#### Source data ####

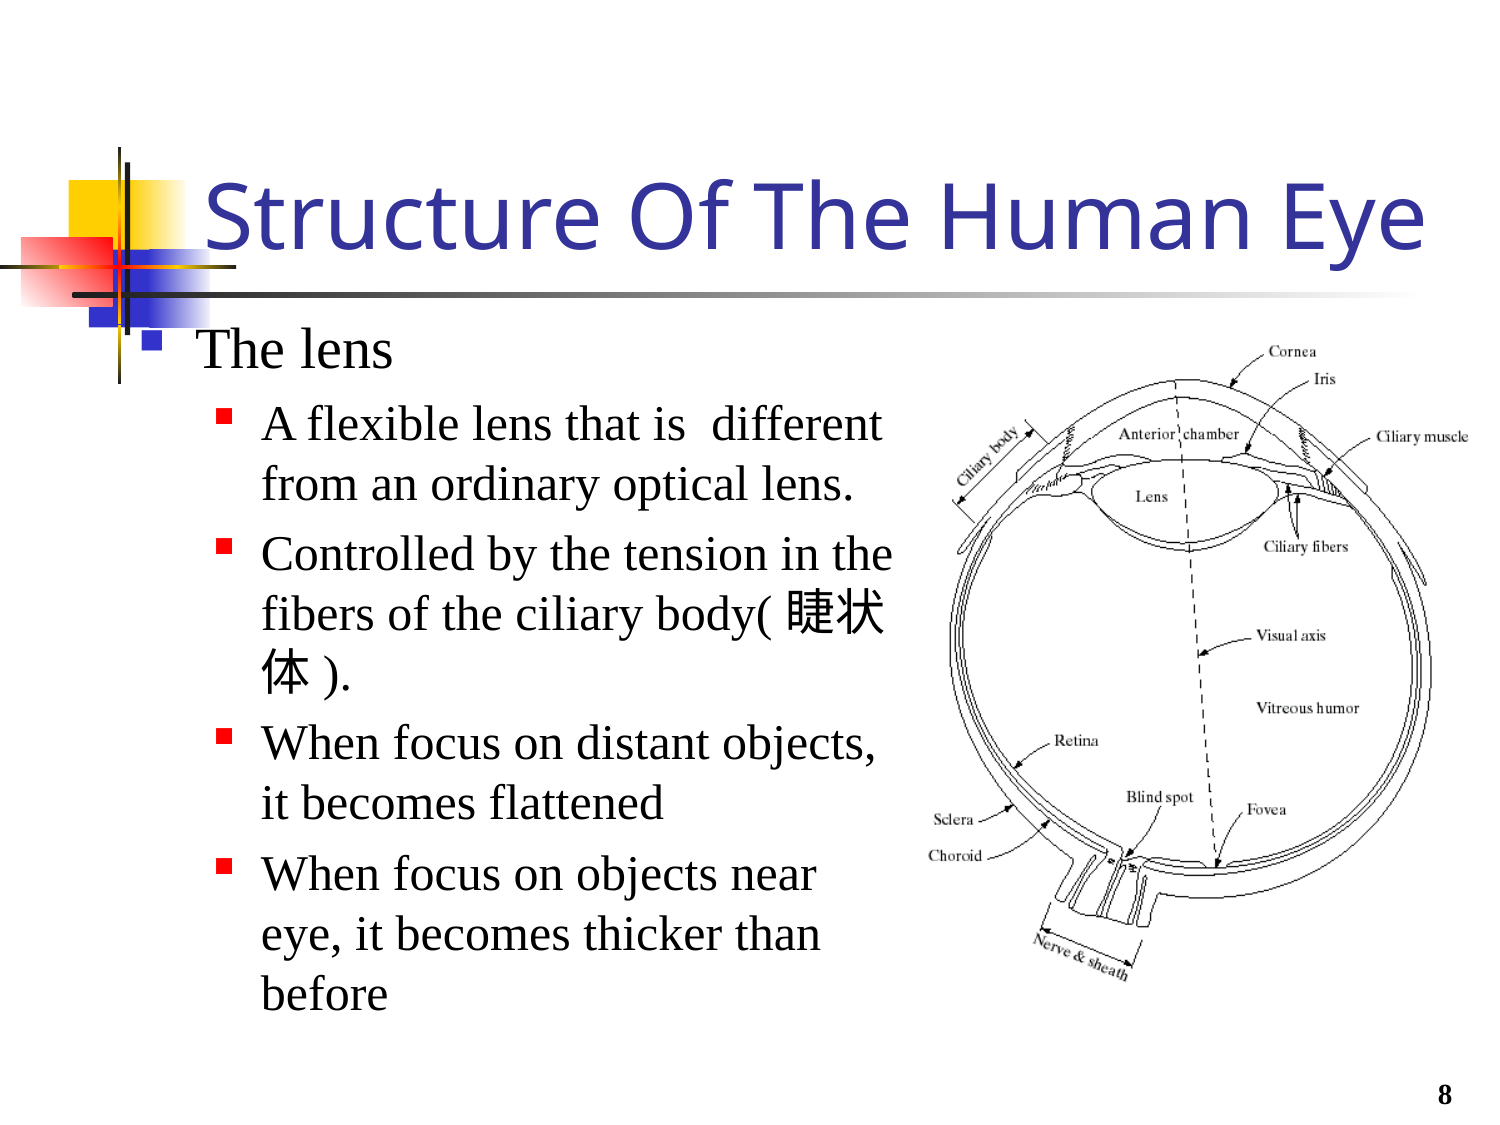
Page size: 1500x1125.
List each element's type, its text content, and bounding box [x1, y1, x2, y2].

title Structure Of The Human Eye [188, 34, 1468, 276]
slide_number 8 [1154, 1042, 1468, 1118]
list The lens A flexible lens that is different from an ordinary optical lens. Controlled by the tension in the fibers of the ciliary body(睫状体). When focus on distant objects, it becomes flattened When focus on objects near eye, it becomes thicker than before [123, 302, 916, 1083]
picture [901, 337, 1483, 985]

####

Exercise description
Set down all of the entries exactly as they appear, but keep the images out.

Expected answer
Page size: 1500x1125.
List each element's type, its text content, and bounding box [x1, y1, x2, y2].

title Structure Of The Human Eye [188, 34, 1468, 276]
slide_number 8 [1154, 1042, 1468, 1118]
list The lens A flexible lens that is different from an ordinary optical lens. Controlled by the tension in the fibers of the ciliary body(睫状体). When focus on distant objects, it becomes flattened When focus on objects near eye, it becomes thicker than before [123, 302, 916, 1083]
picture [901, 337, 1483, 985]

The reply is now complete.